The "sunnies" as they are called in Australia, would soon become "routine" for the pupils, Stephan Vrachas told commercial radio.
The education minister of New South Wales state, of which Sydney is the capital, said the government would consider making sunglasses compulsory in all public school playgrounds.
"It is conceivable that in certain environments it might be appropriate to wear sunglasses when they are playing in the sun," John Della Bosca told reporters.
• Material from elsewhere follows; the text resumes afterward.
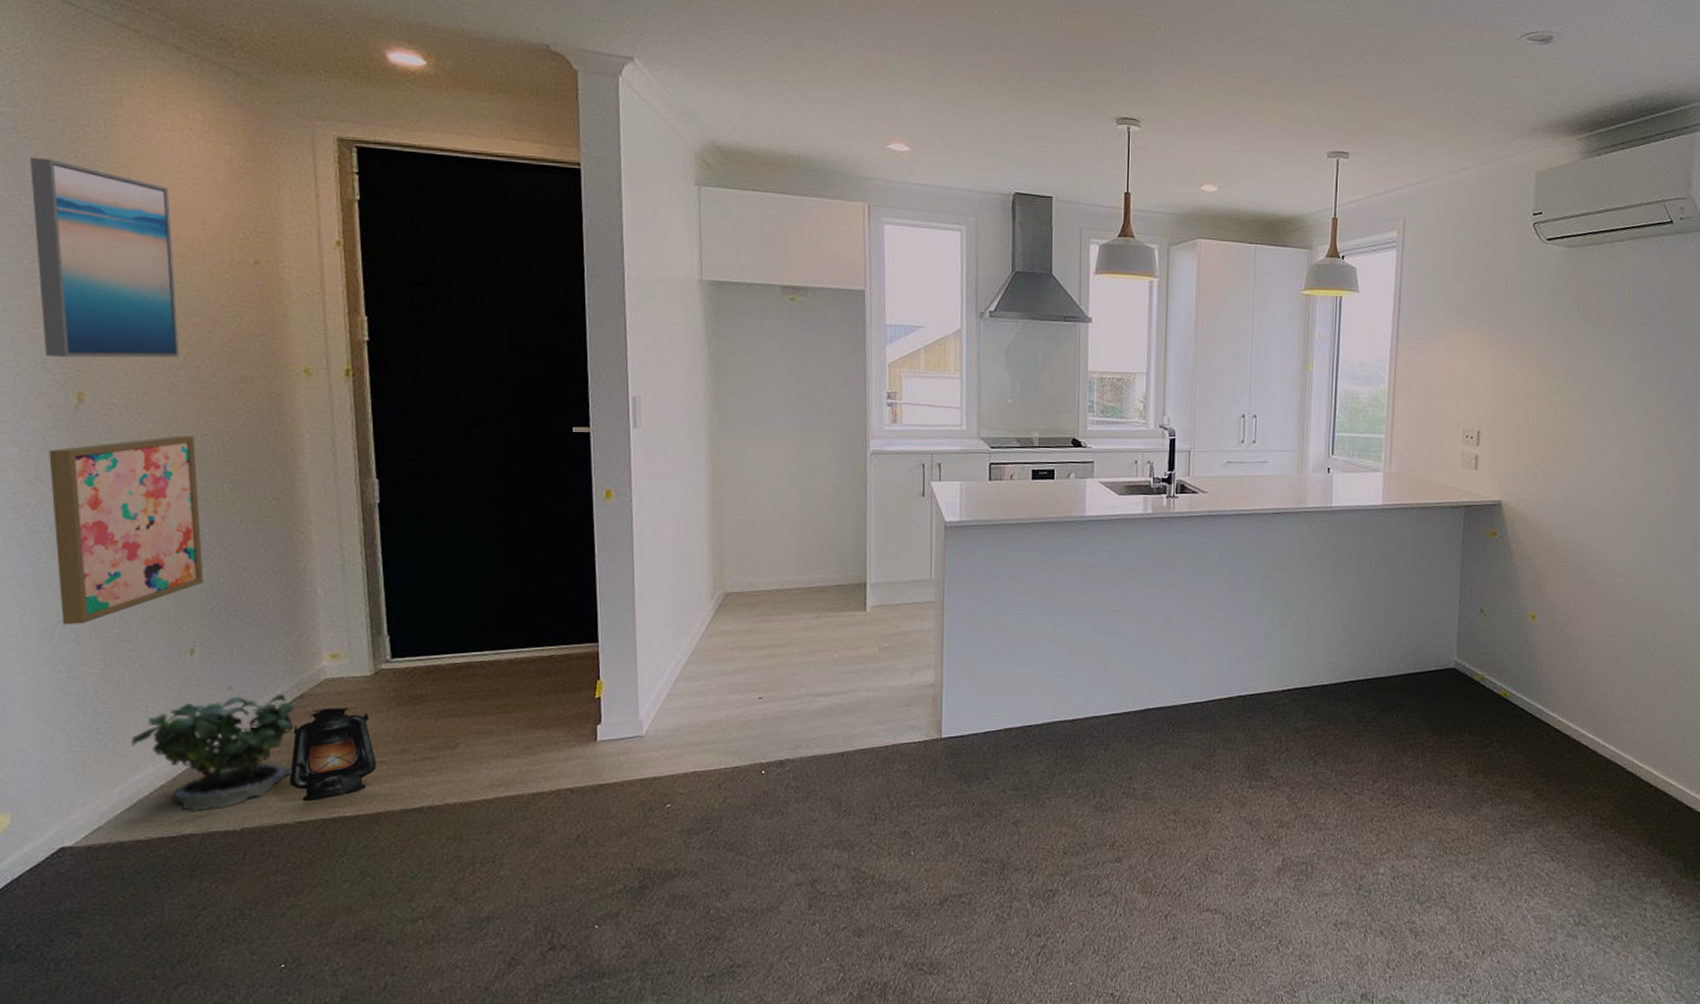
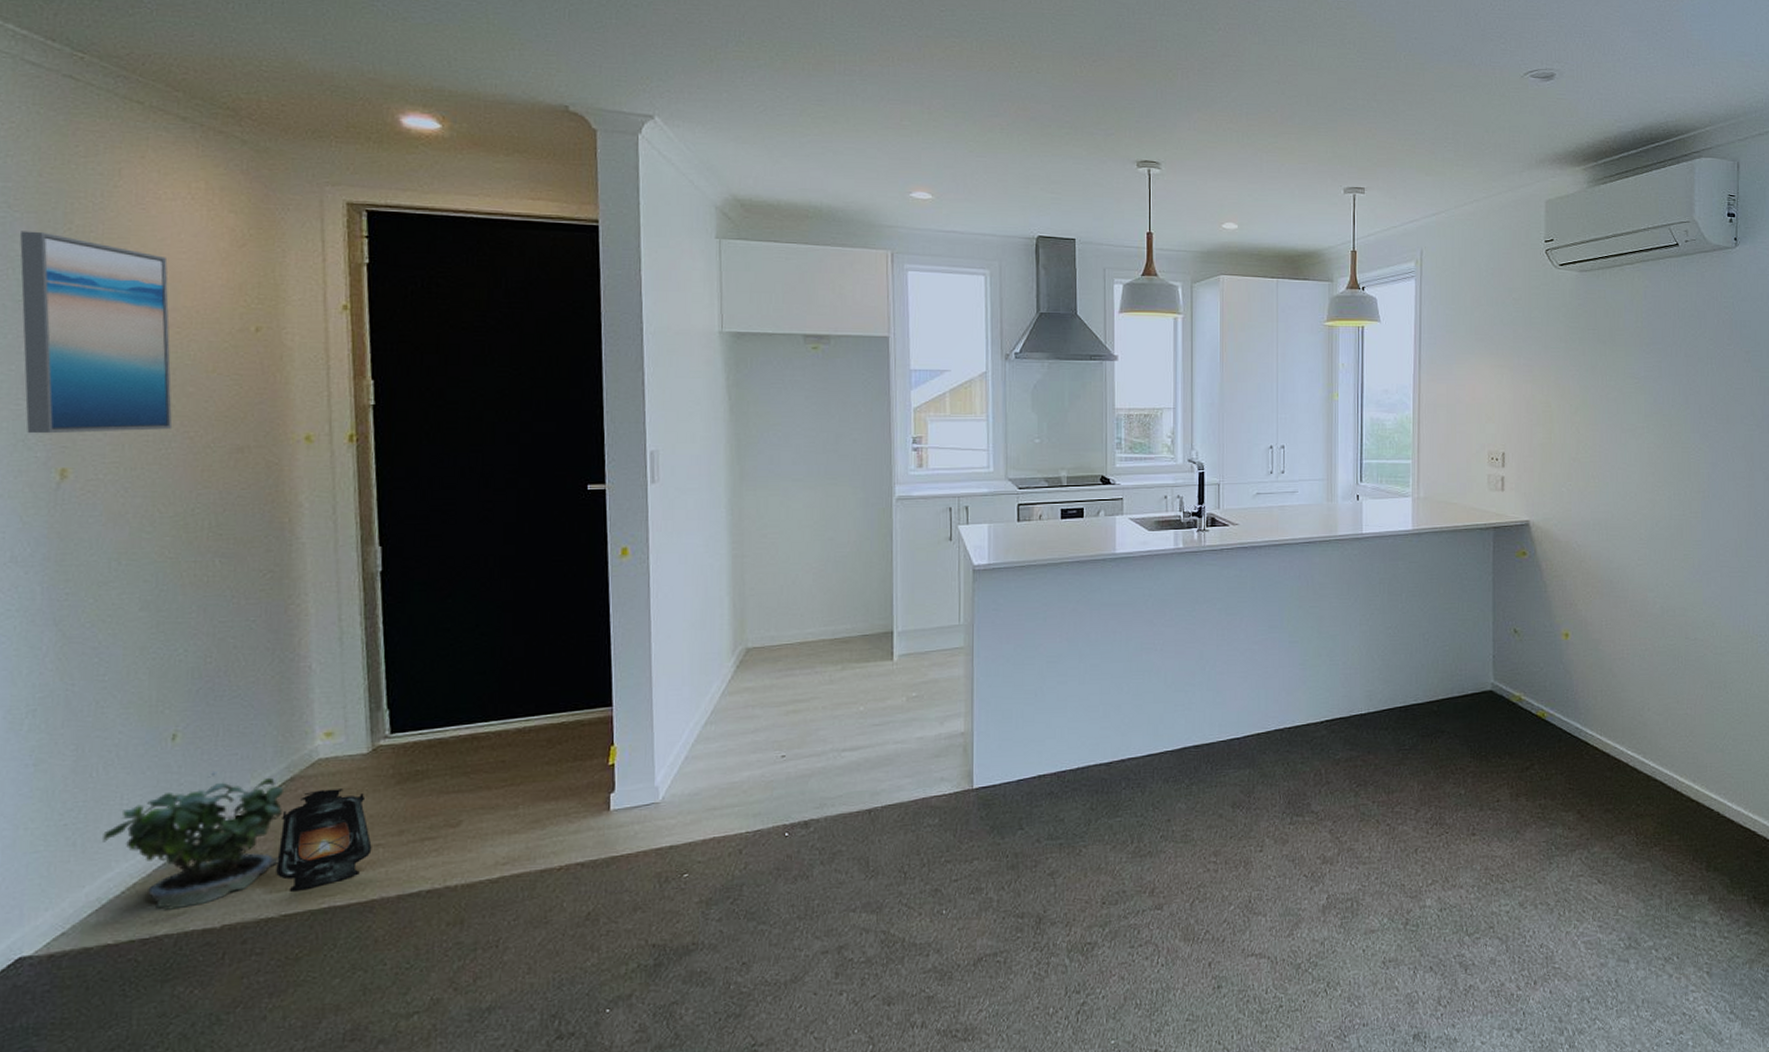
wall art: present [49,435,204,625] -> none [26,510,190,715]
Excessive exposure to the sun's ultraviolet rays, already blamed for skin cancers, can also lead to cataracts, experts say.
A specialist at Sydney Eye Hospital told the national AAP news agency that wraparound glasses were the best for eye protection and children should be encouraged to wear them from the age of three or four.
Sunglasses were particularly important in summer, when ultraviolet exposure was up to five times higher than in winter, said Con Petsoglou.